We reluctantly left our beach house and drove off towards our next destination – the Abel Tasman National Park. Along the way we stopped and zip lined over the Buller River and then at a small town called Murchison in the middle of nowhere we ran into Rajeeta and Gunaraj while we were filling up on petrol.
We set up camp at a nice newish Airbnb house on top of a hill near the town of Motueka with great views of Nelson bay and the town of Nelson on the other side. The mountains above Nelson and the constantly changing colors of the bay provided foregrounds for dramatic sunsets and moonrises (and I guess sunrises and moon sets too but I wasn’t up early enough for those).
One day we visited Te Waikoropupu, a spring popularly called just Pupu. Contrary to the name, this spring produces some of the cleanest water on earth. When scientists tested how clear this water is, they found that the only water optically clearer is in a deep well in Antarctica. Pupu spews up 14,000 liters of this ultra pure water per second. Back when white people first came here they discovered gold. At that time they used the spring water to separate gold from the ore. Today’s environmentally smart Kiwis value the clean water more and you aren’t allowed to swim, boat, wade, touch, or dip a container into the springs.
New Zealand in recent years has tried more than any other colonizing white people to try and keep the indigenous culture alive. Maori is an official language and towns, mountains, rivers, and lakes often have Maori names. But it’s hard to say if it’s a token gesture or the real thing. Kia Ora is used often and is the NZ version of Aloha, and says just about as much or as little about New Zealand’s Maoriness. Maoris are hard to spot in places where tourists go. Someone told me that at their hotel the night porters are Maori. We could tell from government messaging that drugs and alcohol were issues in the Maori population. Which are probably all indications that, as much as New Zealand respects Maori culture and the All Blacks do the haka before international rugby tests, the Maori are still a ways from being masters of their own fate in their own lands.
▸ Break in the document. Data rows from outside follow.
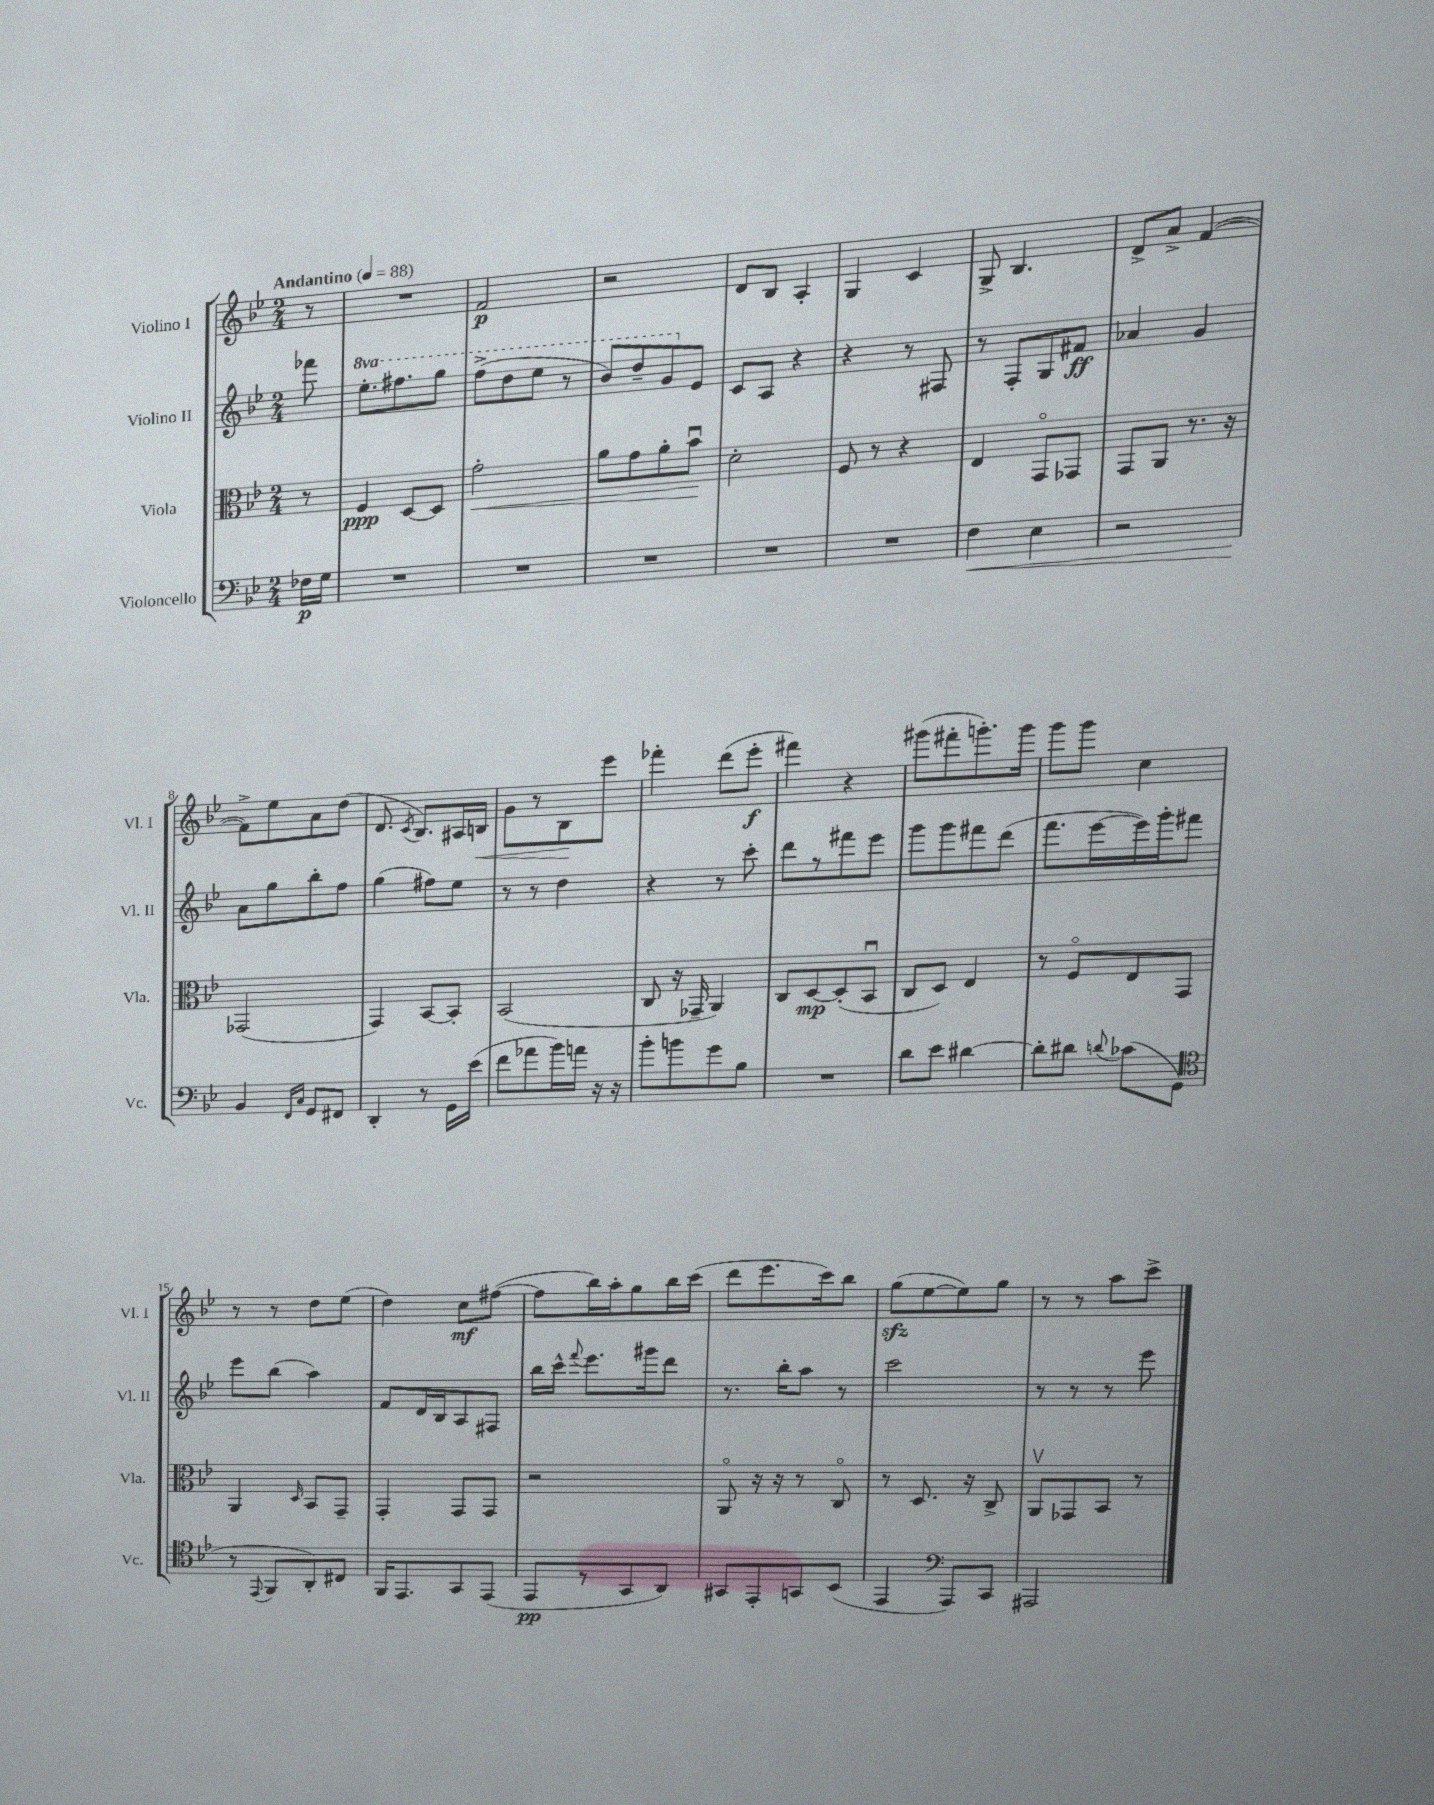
<<
\new StaffGroup <<
\new Staff = "s0" \with { instrumentName = "Violino I" shortInstrumentName = "Vl. I" } {
    \clef treble \key bes \major \numericTimeSignature \time 2/4 \partial 8 \tempo "Andantino" 4 = 88
    \autoBeamOff r8 |
    R2 |
    f'2\p |
    r2 |
    d'8[ bes8] a4-. |
    g4 c'4 |
    g8-> bes4. |
    d'8[-> a'8]-> f'4~( |
    f'8[->) ees''8 a'8 d''8]( |
    d'8. \acciaccatura { c'8 } bes8.[) ais16 b16]\< |
    g'8[ r8 bes8\! ees'''8] |
    fes'''4-. d'''8[( ees'''8]-.\f |
    fis'''4) r4 |
    gis'''8[( fis'''8-. g'''8.-.) g'''16] |
    g'''8[ g'''8] c''4 |
    r8 r8 d''8[ ees''8]( |
    d''4) c''8[\mf fis''8]~( |
    fis''8[ bes''16) a''16-. g''8 bes''16 c'''16]( |
    d'''8[ ees'''8. c'''16) bes''8] |
    g''8[\sfz( ees''8~ ees''8) g''8] |
    r8 r8 a''8[ c'''8]-> \bar "|." |
}
\new Staff = "s1" \with { instrumentName = "Violino II" shortInstrumentName = "Vl. II" } {
    \clef treble \key bes \major \numericTimeSignature \time 2/4 \set Staff.ottavationMarkups = #ottavation-simple-ordinals \partial 8
    \autoBeamOff fes'''8 |
    \ottava #1 ees'''8.[-. fis'''8. g'''8] |
    f'''8[->( d'''8 ees'''8] r8 |
    bes''8[) d'''8-- g''8 \ottava #0 ees'8] |
    c'8[ a8] r4 |
    r4 r8 fis8 |
    r8 f8[-. g8 fis'8]\ff |
    aes'4 g'4 |
    a'8[ g''8 bes''8-. f''8] |
    g''4( fis''8[) ees''8] |
    r8 r8 d''4 |
    r4 r8 c'''8-. |
    d'''8[ r8 fis'''8 ees'''8] |
    g'''8[ g'''8 fis'''8 d'''8]( |
    f'''8.[ ees'''16~ ees'''16) g'''16-. fis'''8] |
    ees'''8[ bes''8]( a''4) |
    f'8[ d'16 bes16 a8 fis8] |
    bes''16[ c'''16]-^ \appoggiatura { f'''8 } ees'''8.[ gis'''16 d'''8] |
    r8. bes''16[-. a''8] r8 |
    c'''2 |
    r8 r8 r8 ees'''8 \bar "|." |
}
\new Staff = "s2" \with { instrumentName = "Viola" shortInstrumentName = "Vla." } {
    \clef alto \key bes \major \numericTimeSignature \time 2/4 \partial 8
    \autoBeamOff r8 |
    f4\ppp d8[~ d8] |
    g'2-.\< |
    a'8[ g'8 a'8-. bes'8]\downbow\! |
    d'2-. |
    f8 r8 r4 |
    ees4 g,8[\flageolet ges,8] |
    g,8[ a,8] r8. r16 |
    ges,2( |
    g,4) bes,8[~ bes,8]-. |
    bes,2( |
    c8 r16 ges,16-- a,4) |
    c8[ d8~\mp d8-.( bes,8]\downbow |
    c8[ d8]) ees4 |
    r8 f8[\flageolet ees8 g,8] |
    a,4 \grace { d16 } bes,8[ g,8]-- |
    g,4-. g,8[ g,8] |
    r2 |
    a,8\flageolet r16 r16 r8 c8\flageolet |
    r8 d8. r16 c8-> |
    a,8[\upbow ges,8 bes,8] r8 \bar "|." |
}
\new Staff = "s3" \with { instrumentName = "Violoncello" shortInstrumentName = "Vc." } {
    \clef bass \key bes \major \numericTimeSignature \time 2/4 \partial 8
    \autoBeamOff fes16[\p g16] |
    R2 |
    R2 |
    R2 |
    R2 |
    R2 |
    f4\< ees4 |
    r2 |
    bes,4\! \grace { f,16[ c16] } g,8[ fis,8] |
    d,4-. r8 g,16[ ees'16]( |
    f'8[ aes'8 bes'16) a'16] r16 r16 |
    bes'8[-. b'8 g'8 bes8] |
    R2 |
    d'8[ ees'8] dis'4~ |
    dis'8[-. dis'8] \appoggiatura { d'8 } ces'8[( g,8] |
    \clef tenor r8 \appoggiatura { ees,8 } f,8[ a,8-.) cis8] |
    f,16[ ees,8. g,8 ees,8]( |
    ees,8[\pp r8 g,8 a,8]) |
    gis,8[ ees,8-. g,8 bes,8]( |
    ees,4 \clef bass a,,8[) c,8] |
    ais,,2 \bar "|." |
}
>>
>>
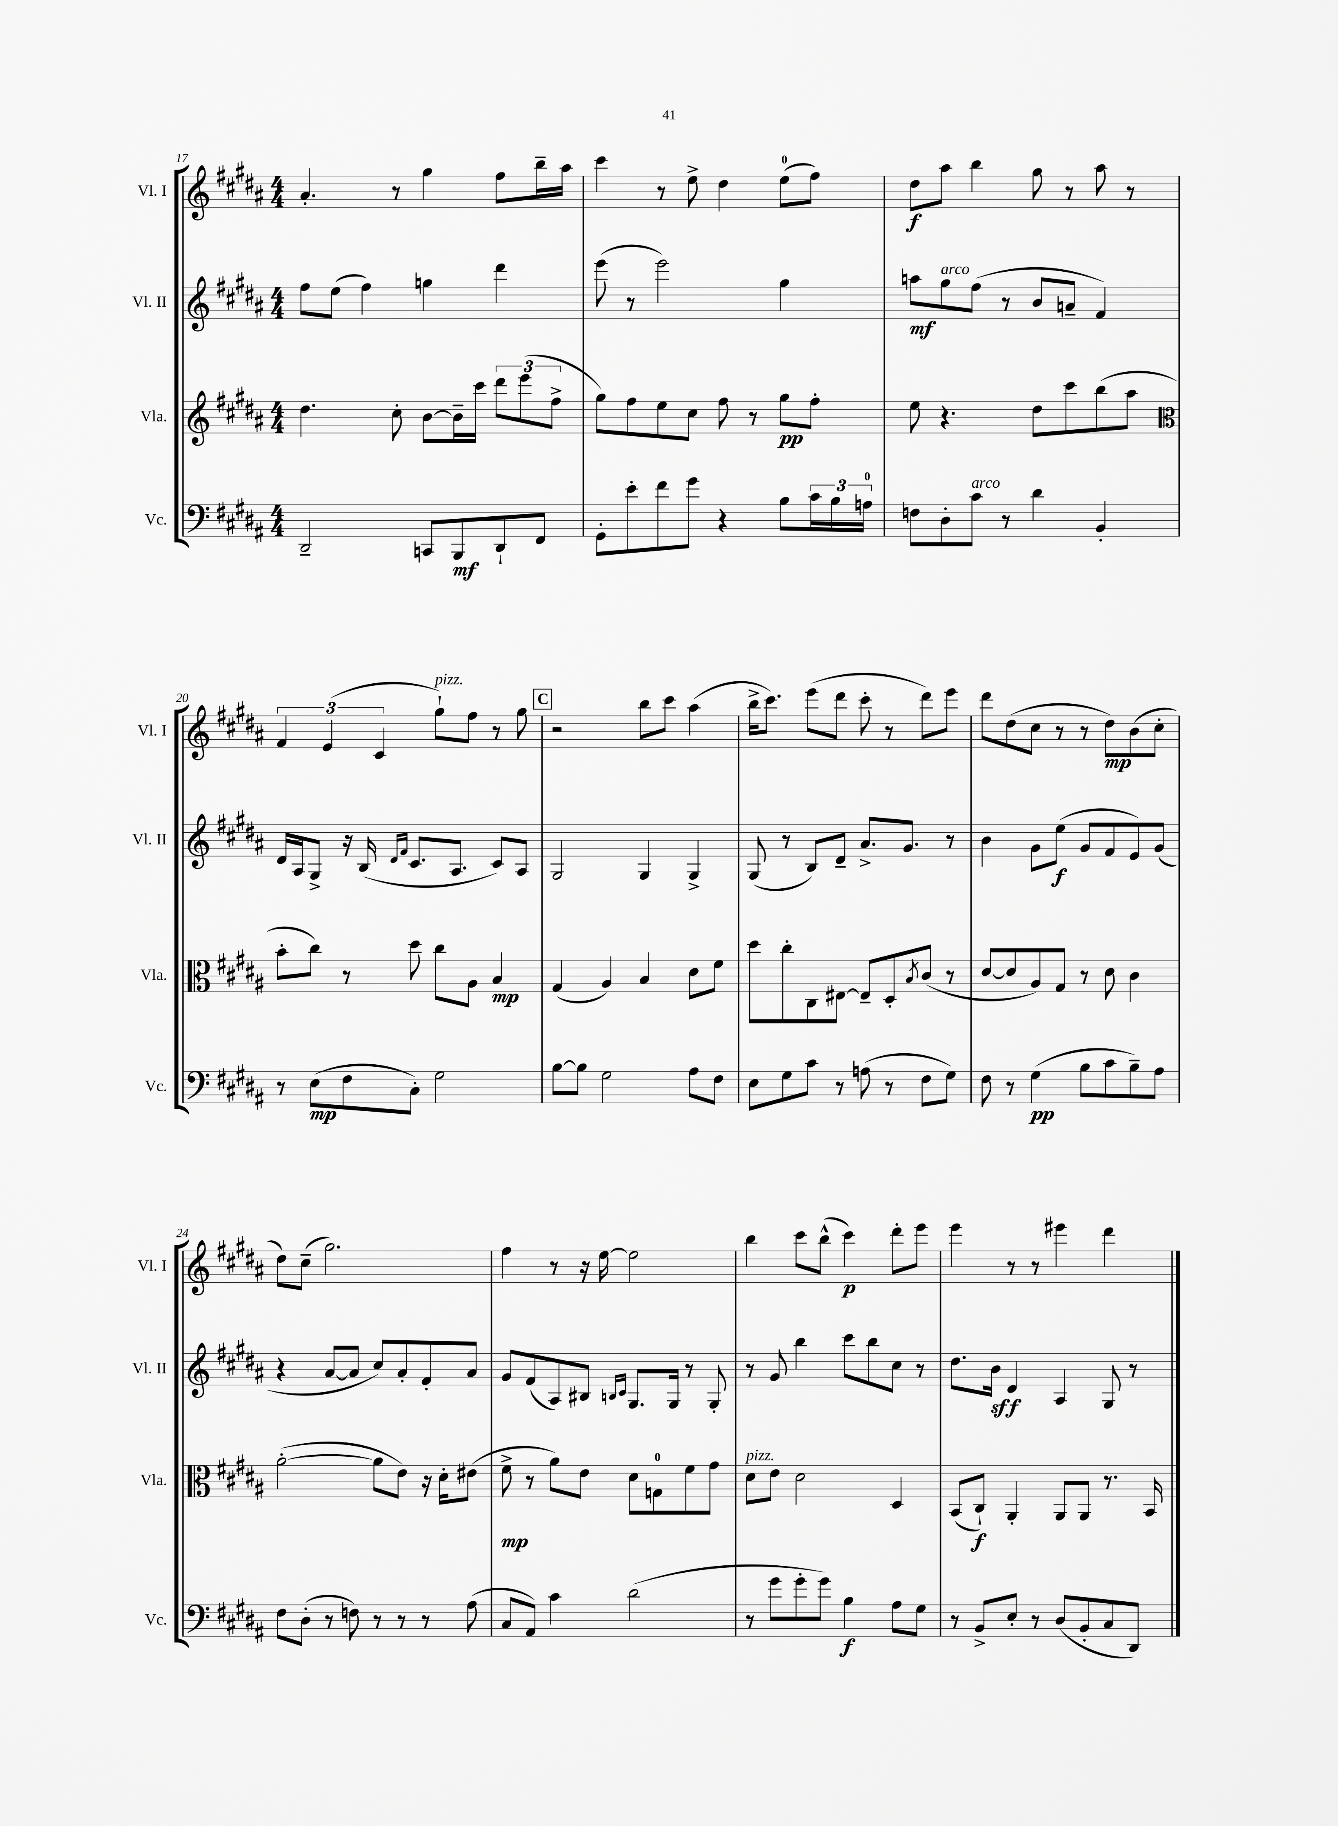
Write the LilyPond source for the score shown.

<<
\new StaffGroup <<
\new Staff = "s0" \with { instrumentName = "Vl. I" shortInstrumentName = "Vl. I" } {
    \clef treble \key b \major \numericTimeSignature \time 4/4
    ais'4.-. r8 gis''4 fis''8 b''16-- ais''16 |
    cis'''4 r8 e''8-> dis''4 e''8-0( fis''8) |
    dis''8\f ais''8 b''4 gis''8 r8 ais''8 r8 |
    \tuplet 3/2 { fis'4 e'4( cis'4 } gis''8-!^\markup { \italic "pizz." }) fis''8 r8 gis''8 |
    \mark \markup { \box "C" } r2 b''8 cis'''8 ais''4( |
    b''16-> cis'''8.) e'''8( dis'''8 cis'''8-. r8 dis'''8) e'''8 |
    dis'''8 dis''8( cis''8 r8 r8 dis''8\mp) b'8( cis''8-. |
    dis''8) cis''8--( gis''2.) |
    fis''4 r8 r16 e''16~ e''2 |
    b''4 cis'''8 b''8-^( cis'''4\p) dis'''8-. e'''8 |
    e'''4 r8 r8 eis'''4 dis'''4 \bar "|." |
}
\new Staff = "s1" \with { instrumentName = "Vl. II" shortInstrumentName = "Vl. II" } {
    \clef treble \key b \major \numericTimeSignature \time 4/4
    fis''8 e''8( fis''4) g''4 dis'''4 |
    e'''8( r8 e'''2) gis''4 |
    a''8\mf gis''8^\markup { \italic "arco" } fis''8( r8 b'8 a'8-- fis'4) |
    dis'16 ais16 gis8-> r16 b16( \grace { dis'16 fis'16 } cis'8. ais8. cis'8) ais8 |
    \mark \markup { \box "C" } gis2 gis4 gis4-> |
    gis8( r8 b8) dis'8-- ais'8.-> gis'8. r8 |
    b'4 gis'8 e''8\f( gis'8 fis'8 e'8) gis'8( |
    r4 ais'8~ ais'8 cis''8) ais'8-. fis'8-. ais'8 |
    gis'8 fis'8( ais8) bis8 \grace { b16 cis'16 } gis8. gis16 r8 gis8-. |
    r8 gis'8 b''4 cis'''8 b''8 cis''8 r8 |
    dis''8. b'16\sff dis'4 ais4 gis8 r8 \bar "|." |
}
\new Staff = "s2" \with { instrumentName = "Vla." shortInstrumentName = "Vla." } {
    \clef treble \key b \major \numericTimeSignature \time 4/4
    dis''4. cis''8-. b'8~ b'16-- cis'''16 \tuplet 3/2 { dis'''8 e'''8( fis''8-> } |
    gis''8) fis''8 e''8 cis''8 fis''8 r8 gis''8\pp fis''8-. |
    e''8 r4. dis''8 cis'''8 b''8( ais''8 |
    \clef alto b'8-. cis''8) r8 dis''8 cis''8 ais8 b4\mp |
    \mark \markup { \box "C" } gis4( ais4) b4 dis'8 fis'8 |
    dis''8 cis''8-. cis8 eis8~ eis8-- dis8-. \acciaccatura { b8 } cis'8( r8 |
    dis'8~ dis'8 ais8) gis8 r8 dis'8 cis'4 |
    ais'2~-.( ais'8 e'8) r16 dis'16-. eis'8( |
    fis'8->\mp r8 ais'8) e'8 dis'8 g8-0 fis'8 gis'8 |
    dis'8^\markup { \italic "pizz." } e'8 dis'2 dis4 |
    b,8( cis8-!\f) ais,4-. ais,8 ais,8 r8. b,16 \bar "|." |
}
\new Staff = "s3" \with { instrumentName = "Vc." shortInstrumentName = "Vc." } {
    \clef bass \key b \major \numericTimeSignature \time 4/4
    dis,2-- c,8 b,,8\mf dis,8-! fis,8 |
    gis,8-. e'8-. fis'8 gis'8 r4 b8 \tuplet 3/2 { cis'16 b16 a16-0 } |
    f8 dis8-. cis'8^\markup { \italic "arco" } r8 dis'4 b,4-. |
    r8 e8\mp( fis8 cis8-.) gis2 |
    \mark \markup { \box "C" } b8~ b8 gis2 ais8 fis8 |
    e8 gis8 cis'8 r8 a8( r8 fis8 gis8) |
    fis8 r8 gis4\pp( b8 cis'8 b8--) ais8 |
    fis8 dis8-.( r8 f8) r8 r8 r8 ais8( |
    cis8 ais,8) cis'4 dis'2( |
    r8 gis'8 gis'8-. gis'8) b4\f ais8 gis8 |
    r8 b,8-> e8-. r8 dis8( b,8-. cis8 dis,8) \bar "|." |
}
>>
>>
\layout { \context { \Score currentBarNumber = #17 } }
We continued northwards from Pupu and ended up at Golden Bay in a small town with a beach and we saw the most amazing rainbow. Rainbows usually seem so distant. This one was right there. One end looked as if it had plopped down on cows in a pasture. You could literally see cows walking through rainbow light. The other end was on the beach. Evan ran through it (from our perspective, though for him the rainbow would appear to keep moving further away).
We get our kicks where we can. An unexpected rainbow is just the kind of thing you can’t plan for. As our year goes on, I believe that as long as the big things are okay, it’s the little things that brings a smile on our faces.